__Exercise brief__
Give the number of lines in the listing that hold the word "Schaden". Write nothing but that number.
== Data provided
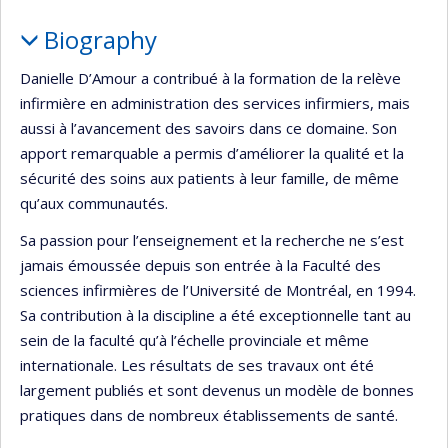
Biography
Danielle D’Amour a contribué à la formation de la relève
infirmière en administration des services infirmiers, mais
aussi à l’avancement des savoirs dans ce domaine. Son
apport remarquable a permis d’améliorer la qualité et la
sécurité des soins aux patients à leur famille, de même
qu’aux communautés.
Sa passion pour l’enseignement et la recherche ne s’est
jamais émoussée depuis son entrée à la Faculté des
sciences infirmières de l’Université de Montréal, en 1994.
Sa contribution à la discipline a été exceptionnelle tant au
sein de la faculté qu’à l’échelle provinciale et même
internationale. Les résultats de ses travaux ont été
largement publiés et sont devenus un modèle de bonnes
pratiques dans de nombreux établissements de santé.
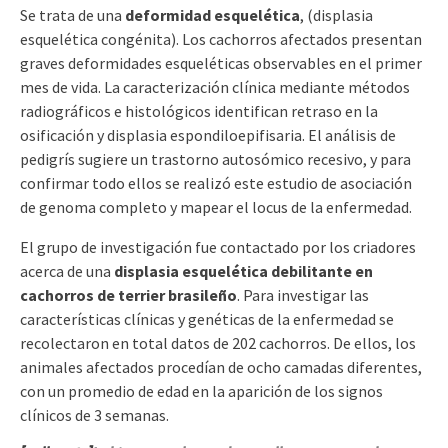
Se trata de una
deformidad esquelética
, (displasia
esquelética congénita). Los cachorros afectados presentan
graves deformidades esqueléticas observables en el primer
mes de vida. La caracterización clínica mediante métodos
radiográficos e histológicos identifican retraso en la
osificación y displasia espondiloepifisaria. El análisis de
pedigrís sugiere un trastorno autosómico recesivo, y para
confirmar todo ellos se realizó este estudio de asociación
de genoma completo y mapear el locus de la enfermedad.
El grupo de investigación fue contactado por los criadores
acerca de una
displasia esquelética debilitante en
cachorros de terrier brasileño
. Para investigar las
características clínicas y genéticas de la enfermedad se
recolectaron en total datos de 202 cachorros. De ellos, los
animales afectados procedían de ocho camadas diferentes,
con un promedio de edad en la aparición de los signos
clínicos de 3 semanas.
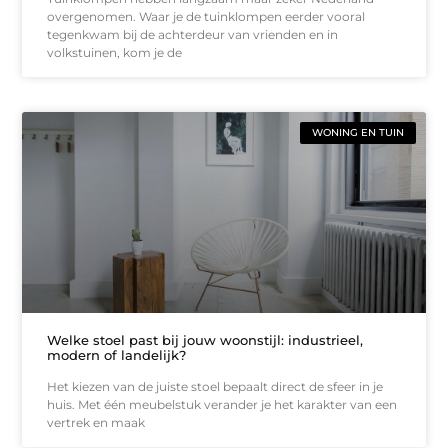
overgenomen. Waar je de tuinklompen eerder vooral
tegenkwam bij de achterdeur van vrienden en in
volkstuinen, kom je de
WONING EN TUIN
Welke stoel past bij jouw woonstijl: industrieel,
modern of landelijk?
Het kiezen van de juiste stoel bepaalt direct de sfeer in je
huis. Met één meubelstuk verander je het karakter van een
vertrek en maak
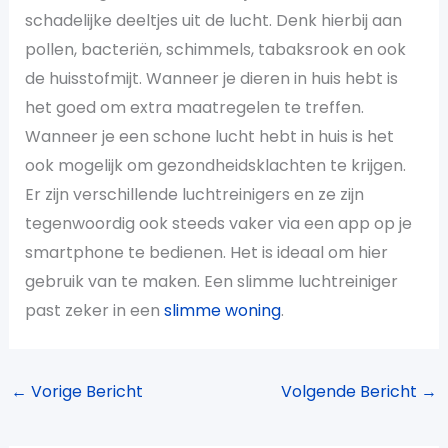
schadelijke deeltjes uit de lucht. Denk hierbij aan
pollen, bacteriën, schimmels, tabaksrook en ook
de huisstofmijt. Wanneer je dieren in huis hebt is
het goed om extra maatregelen te treffen.
Wanneer je een schone lucht hebt in huis is het
ook mogelijk om gezondheidsklachten te krijgen.
Er zijn verschillende luchtreinigers en ze zijn
tegenwoordig ook steeds vaker via een app op je
smartphone te bedienen. Het is ideaal om hier
gebruik van te maken. Een slimme luchtreiniger
past zeker in een
slimme woning
.
←
Vorige Bericht
Volgende Bericht
→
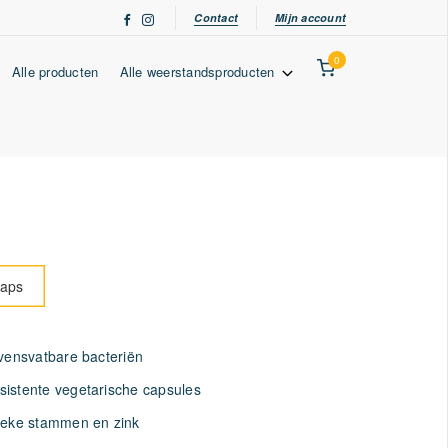
Contact
Mijn account
0
Alle producten
Alle weerstandsproducten
caps
evensvatbare bacteriën
istente vegetarische capsules
ieke stammen en zink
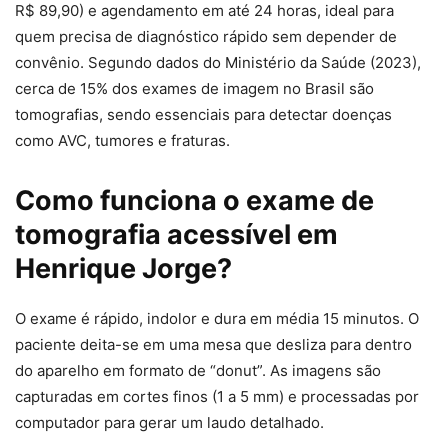
R$ 89,90) e agendamento em até 24 horas, ideal para
quem precisa de diagnóstico rápido sem depender de
convênio. Segundo dados do Ministério da Saúde (2023),
cerca de 15% dos exames de imagem no Brasil são
tomografias, sendo essenciais para detectar doenças
como AVC, tumores e fraturas.
Como funciona o exame de
tomografia acessível em
Henrique Jorge?
O exame é rápido, indolor e dura em média 15 minutos. O
paciente deita-se em uma mesa que desliza para dentro
do aparelho em formato de “donut”. As imagens são
capturadas em cortes finos (1 a 5 mm) e processadas por
computador para gerar um laudo detalhado.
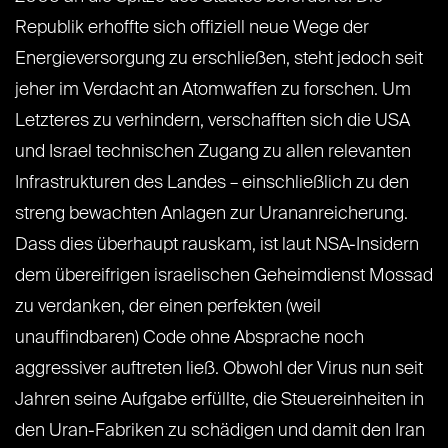
Republik erhoffte sich offiziell neue Wege der
Energieversorgung zu erschließen, steht jedoch seit
jeher im Verdacht an Atomwaffen zu forschen. Um
Letzteres zu verhindern, verschafften sich die USA
und Israel technischen Zugang zu allen relevanten
Infrastrukturen des Landes – einschließlich zu den
streng bewachten Anlagen zur Urananreicherung.
Dass dies überhaupt rauskam, ist laut NSA-Insidern
dem übereifrigen israelischen Geheimdienst Mossad
zu verdanken, der einen perfekten (weil
unauffindbaren) Code ohne Absprache noch
aggressiver auftreten ließ. Obwohl der Virus nun seit
Jahren seine Aufgabe erfüllte, die Steuereinheiten in
den Uran-Fabriken zu schädigen und damit den Iran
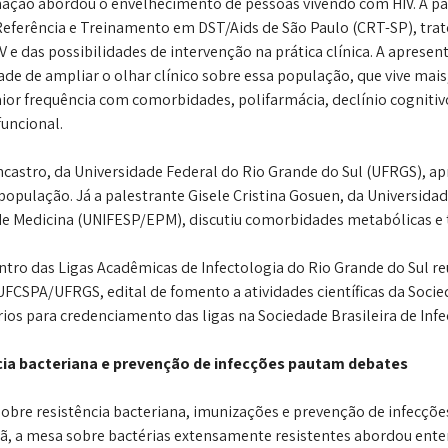
ação abordou o envelhecimento de pessoas vivendo com HIV. A pa
Referência e Treinamento em DST/Aids de São Paulo (CRT-SP), trato
 e das possibilidades de intervenção na prática clínica. A aprese
ade de ampliar o olhar clínico sobre essa população, que vive ma
ior frequência com comorbidades, polifarmácia, declínio cognitivo
uncional. 
ncastro, da Universidade Federal do Rio Grande do Sul (UFRGS), ap
população. Já a palestrante Gisele Cristina Gosuen, da Universidad
 de Medicina (UNIFESP/EPM), discutiu comorbidades metabólicas e 
ontro das Ligas Acadêmicas de Infectologia do Rio Grande do Sul re
FCSPA/UFRGS, edital de fomento a atividades científicas da Soci
érios para credenciamento das ligas na Sociedade Brasileira de Infe
cia bacteriana e prevenção de infecções pautam debates 
sobre resistência bacteriana, imunizações e prevenção de infecçõe
hã, a mesa sobre bactérias extensamente resistentes abordou ente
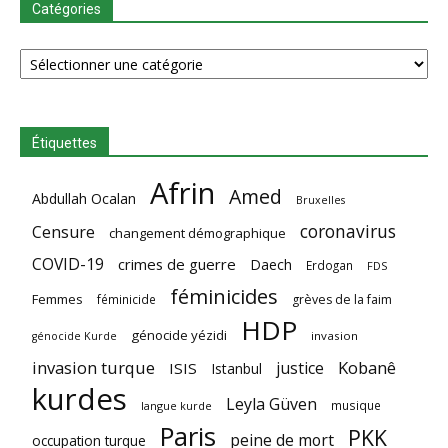
Catégories
Catégories
Étiquettes
Afrin
Amed
Abdullah Ocalan
Bruxelles
coronavirus
Censure
changement démographique
COVID-19
crimes de guerre
Daech
Erdogan
FDS
féminicides
Femmes
féminicide
grèves de la faim
HDP
génocide yézidi
invasion
génocide Kurde
invasion turque
Kobanê
justice
ISIS
Istanbul
kurdes
Leyla Güven
musique
langue kurde
Paris
PKK
peine de mort
occupation turque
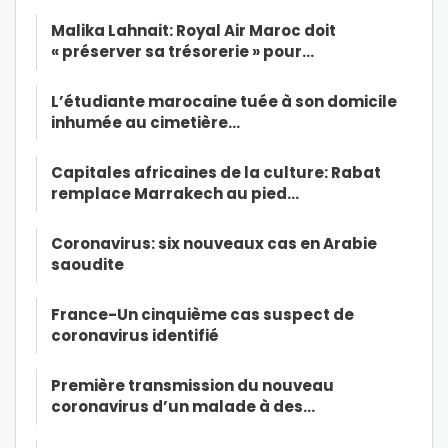
Malika Lahnait: Royal Air Maroc doit
« préserver sa trésorerie » pour…
L’étudiante marocaine tuée à son domicile
inhumée au cimetière…
Capitales africaines de la culture: Rabat
remplace Marrakech au pied…
Coronavirus: six nouveaux cas en Arabie
saoudite
France-Un cinquième cas suspect de
coronavirus identifié
Première transmission du nouveau
coronavirus d’un malade à des…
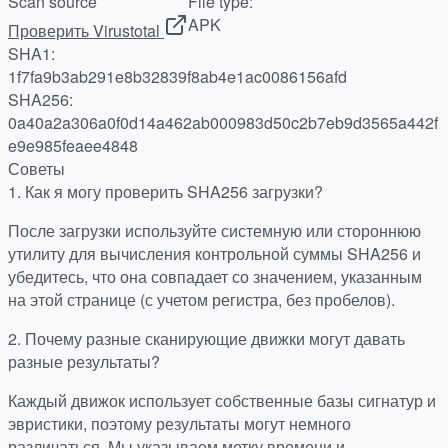
Scan source
File type:
APK
Проверить Virustotal
SHA1:
1f7fa9b3ab291e8b32839f8ab4e1ac0086156afd
SHA256:
0a40a2a306a0f0d14a462ab000983d50c2b7eb9d3565a442f
e9e985feaee4848
Советы
1.
Как я могу проверить SHA256 загрузки?
После загрузки используйте системную или стороннюю
утилиту для вычисления контрольной суммы SHA256 и
убедитесь, что она совпадает со значением, указанным
на этой странице (с учетом регистра, без пробелов).
2.
Почему разные сканирующие движки могут давать
разные результаты?
Каждый движок использует собственные базы сигнатур и
эвристики, поэтому результаты могут немного
различаться. Мы указываем метку времени и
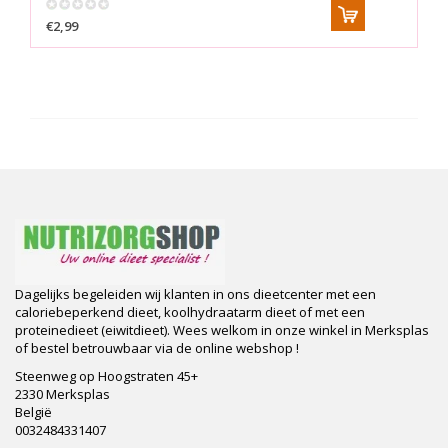
€2,99
Dagelijks begeleiden wij klanten in ons dieetcenter met een
caloriebeperkend dieet, koolhydraatarm dieet of met een
proteinedieet (eiwitdieet). Wees welkom in onze winkel in Merksplas
of bestel betrouwbaar via de online webshop !
Steenweg op Hoogstraten 45+
2330 Merksplas
België
0032484331407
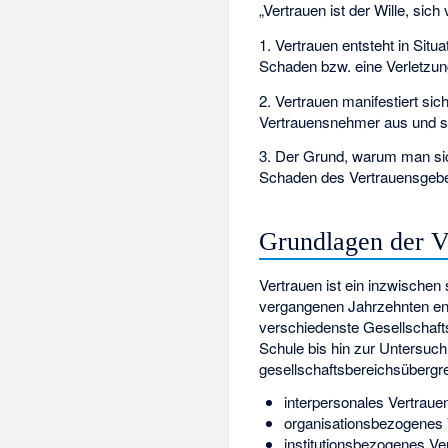
„Vertrauen ist der Wille, sich 
1. Vertrauen entsteht in Situ
Schaden bzw. eine Verletzun
2. Vertrauen manifestiert sic
Vertrauensnehmer aus und s
3. Der Grund, warum man sich
Schaden des Vertrauensgebe
Grundlagen der V
Vertrauen ist ein inzwische
vergangenen Jahrzehnten enor
verschiedenste Gesellschafts
Schule bis hin zur Untersuch
gesellschaftsbereichsübergr
interpersonales Vertrau
organisationsbezogenes 
institutionsbezogenes Ve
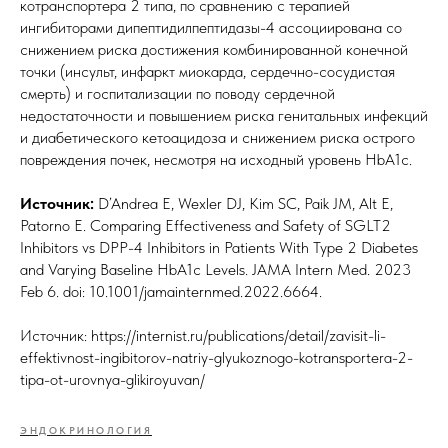
котранспортера 2 типа, по сравнению с терапией
ингибиторами дипептидилпептидазы-4 ассоциирована со
снижением риска достижения комбинированной конечной
точки (инсульт, инфаркт миокарда, сердечно-сосудистая
смерть) и госпитализации по поводу сердечной
недостаточности и повышением риска генитальных инфекций
и диабетического кетоацидоза и снижением риска острого
повреждения почек, несмотря на исходный уровень HbA1c.
Источник:
D’Andrea E, Wexler DJ, Kim SC, Paik JM, Alt E,
Patorno E. Comparing Effectiveness and Safety of SGLT2
Inhibitors vs DPP-4 Inhibitors in Patients With Type 2 Diabetes
and Varying Baseline HbA1c Levels. JAMA Intern Med. 2023
Feb 6. doi: 10.1001/jamainternmed.2022.6664.
Источник: https://internist.ru/publications/detail/zavisit-li-
effektivnost-ingibitorov-natriy-glyukoznogo-kotransportera-2-
tipa-ot-urovnya-glikiroyuvan/
ЭНДОКРИНОЛОГИЯ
====
__Result for this exercise__
2